Читать «Том 3. Кошки-мышки. Под местным наркозом. Из дневника улитки» онлайн - страница 383

Гюнтер Грасс

Ибо спустя четыреста пятьдесят лет после своего возникновения меланхолия гуманизма нашла соответствие и там, где циничная в своей абсурдности ссылка на гуманизм стала правилом.

Этот вариант можно бесконечно разнообразить. Как быть с Кировым, Бухариным? Теперь ничего не стоит заменить зазубренный меч Георгом Лукачем. С какой заносчивостью отправлял он философов и теоретиков, не считавших уныние или пессимизм чем-то чуждым или запретным, в тот приют, который он сам — вероятно убежденный в своей правоте — называл «Отель Погибель». Однако нет смысла перечислять всех мракобесов, пробегавших мимо Шопенгауэра с томами Гегеля под мышкой, и ссылать их всех на жительство в «Отель Наглое Высокомерие».

1514-й — год смерти матери в квадрате цифр. После Дюрера, пожалуй, никто с такой естественностью не обозначил причину меланхолии, не указал на ее истоки. Ренессанс обычно считают эпохой возникновения или возрождения интереса к индивидууму. И одновременно с освобождением индивидуума за ним было признано право на Меланхолию. Право это неоднократно оспаривалось, раз за разом утрачивалось и ныне все еще подвергается сомнению. Однако там, где Меланхолия рядилась в демонические одежды, ее оправдывали, считая причудой гения. И когда меланхолический гений призывал к варварству и высвобождал иррациональные силы, такая Меланхолия, приписываемая безумию творческого гения, всегда могла рассчитывать на овации эстетов и восторженный трепет толпы. За «великими одиночками» признавалось привилегированное право на Меланхолию; но как тип общественного поведения она редко почиталась законной.

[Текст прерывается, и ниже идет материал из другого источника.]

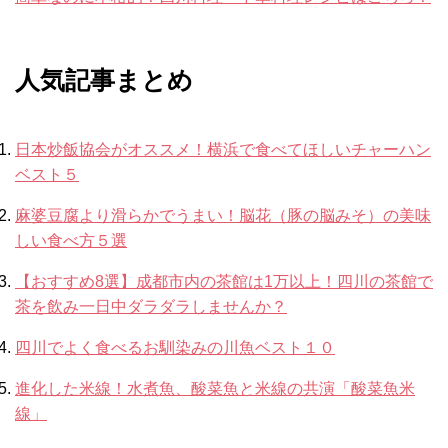
人気記事まとめ
日本炒飯協会がオススメ！横浜で食べてほしいチャーハン
ベスト５
麻婆豆腐より滑らかでうまい！脳花（豚の脳みそ）の美味
しい食べ方５選
【おすすめ8選】成都市内の茶館は1万以上！四川の茶館で
茶を飲み一日中ダラダラしませんか？
四川でよく食べるお馴染みの川魚ベスト１０
進化した米線！水煮魚、酸菜魚と米線の共演「酸菜魚米
線」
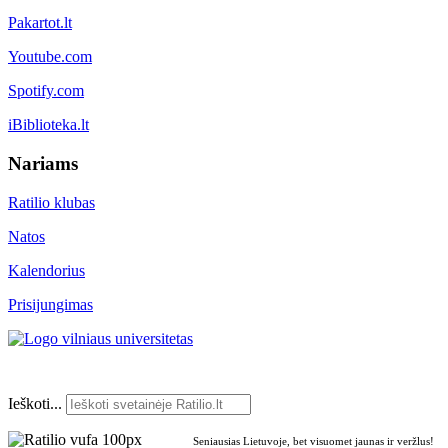
Pakartot.lt
Youtube.com
Spotify.com
iBiblioteka.lt
Nariams
Ratilio klubas
Natos
Kalendorius
Prisijungimas
Ieškoti...
Seniausias Lietuvoje, bet visuomet jaunas ir veržlus!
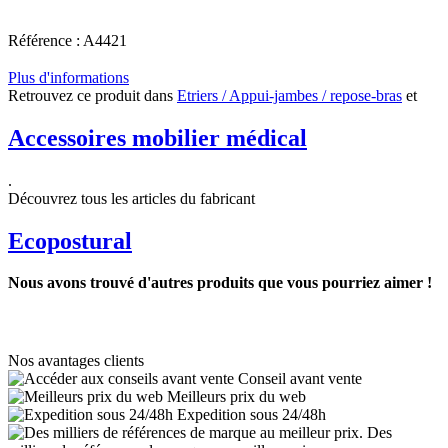
Référence : A4421
Plus d'informations
Retrouvez ce produit dans
Etriers / Appui-jambes / repose-bras
et
Accessoires mobilier médical
.
Découvrez tous les articles du fabricant
Ecopostural
Nous avons trouvé d'autres produits que vous pourriez aimer !
Nos avantages clients
Conseil avant vente
Meilleurs prix du web
Expedition sous 24/48h
Des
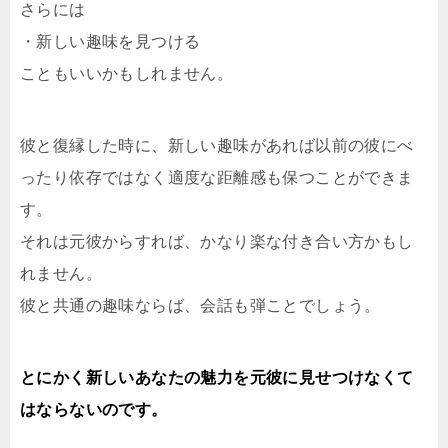
さらには
・新しい趣味を見つける
こともいいかもしれません。
彼と復縁した時に、新しい趣味があれば以前の彼にべ
ったり依存ではなく適度な距離感も保つことができま
す。
それは元彼からすれば、かなり楽な付き合い方かもし
れません。
彼と共通の趣味ならば、会話も弾ことでしょう。
とにかく新しいあなたの魅力を元彼に見せつけなくて
はならないのです。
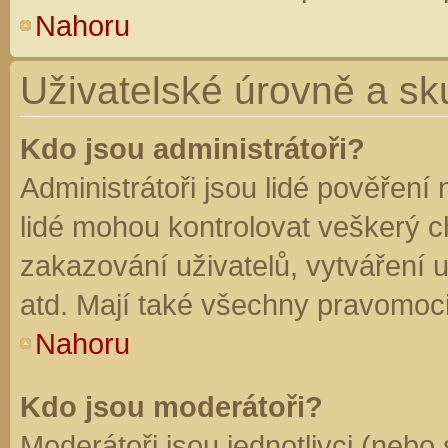
Nahoru
Uživatelské úrovně a sk
Kdo jsou administrátoři?
Administrátoři jsou lidé pověření
lidé mohou kontrolovat veškerý 
zakazování uživatelů, vytváření 
atd. Mají také všechny pravomoc
Nahoru
Kdo jsou moderátoři?
Moderátoři jsou jednotlivci (nebo 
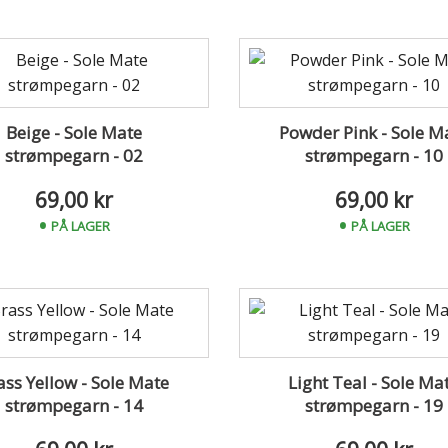
Beige - Sole Mate
Powder Pink - Sole M
strømpegarn - 02
strømpegarn - 10
69,00 kr
69,00 kr
PÅ LAGER
PÅ LAGER
ass Yellow - Sole Mate
Light Teal - Sole Ma
strømpegarn - 14
strømpegarn - 19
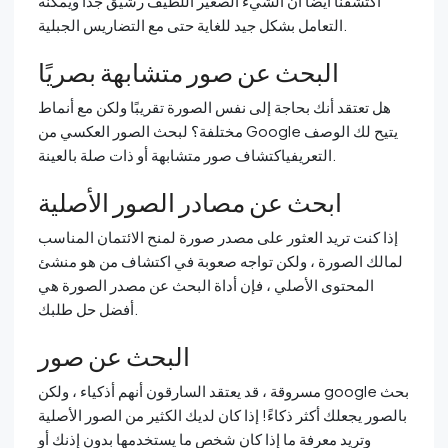
اكتشفنا أيضًا أن الشيء الصغير اللطيف رشيق جدًا ويمكنه
التعامل بشكل جيد للغاية حتى مع التضاريس الجبلية.
البحث عن صور متشابهة بصريًا
هل تعتقد أنك بحاجة إلى نفس الصورة تقريبًا ولكن مع أنماط
مختلفة؟ لبحث الصور العكسي من Google يتيح لك الوصف
التعريفياكتشاف صور متشابهة أو ذات صلة بالعينة.
ابحث عن مصادر الصور الأصلية
إذا كنت تريد العثور على مصدر صورة لمنح الائتمان المناسب
لمالك الصورة ، ولكن تواجه صعوبة في اكتشاف من هو منشئ
المحتوى الأصلي ، فإن أداة البحث عن مصدر الصورة هي
أفضل حل طلبك.
البحث عن صور
مسروقة ، قد يعتقد السارقون أنهم أذكياء ، ولكن google بحث
بالصور يجعلك أكثر ذكاءً! إذا كان لديك الكثير من الصور الأصلية
وتريد معرفة ما إذا كان شخص ما يستخدمها بدون إذنك أو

Из презрения или юдофильской жалости к еврейскому народу, рассеянному по свету, — но не к гражданам Израиля — за евреями признается право на Меланхолию как на нечто врожденное или — со времени разрушения Иерусалима — как на их роковое предназначение, как будто гибель миллионов евреев в газовых камерах была лишь трагическим следствием диаспоры.

Освенцим стал музеем «неспособности к длительному трауру» — часто цитируемое теперь понятие. Привыканию к геноциду соответствовала торопливая готовность стряхнуть с себя преступления национал-социализма как минутное ослепление, как иррациональное заблуждение, как нечто непостижимое, а потому извинительное. Вероятно, политический деятель, который молча опустился на колени там, где было варшавское гетто, запоздало выразил признание нашей неизбывной вины. Но раскаяние как состояние всего общества — тоже Утопия: раскаяние предполагает Меланхолию, рожденную знанием.

Предвидя разброд и раскол, войну и хаос, гуманисты пришли в отчаяние от бессилия своего знания и от невежества светской власти. Сознавая свою беспомощность, они нашли прибежище в скрытной Меланхолии. И лишь в следующем столетии, пока длилась Тридцатилетняя война и последовавшая за ней разруха, языком барокко была написана трагедия (Андреас Грифиус) и барочная лирика заговорила о страданиях (Квиринус Кульман), а из хаоса и разрухи возник принцип надежды; местом ее обитания была юдоль печали, а целью — спасение души.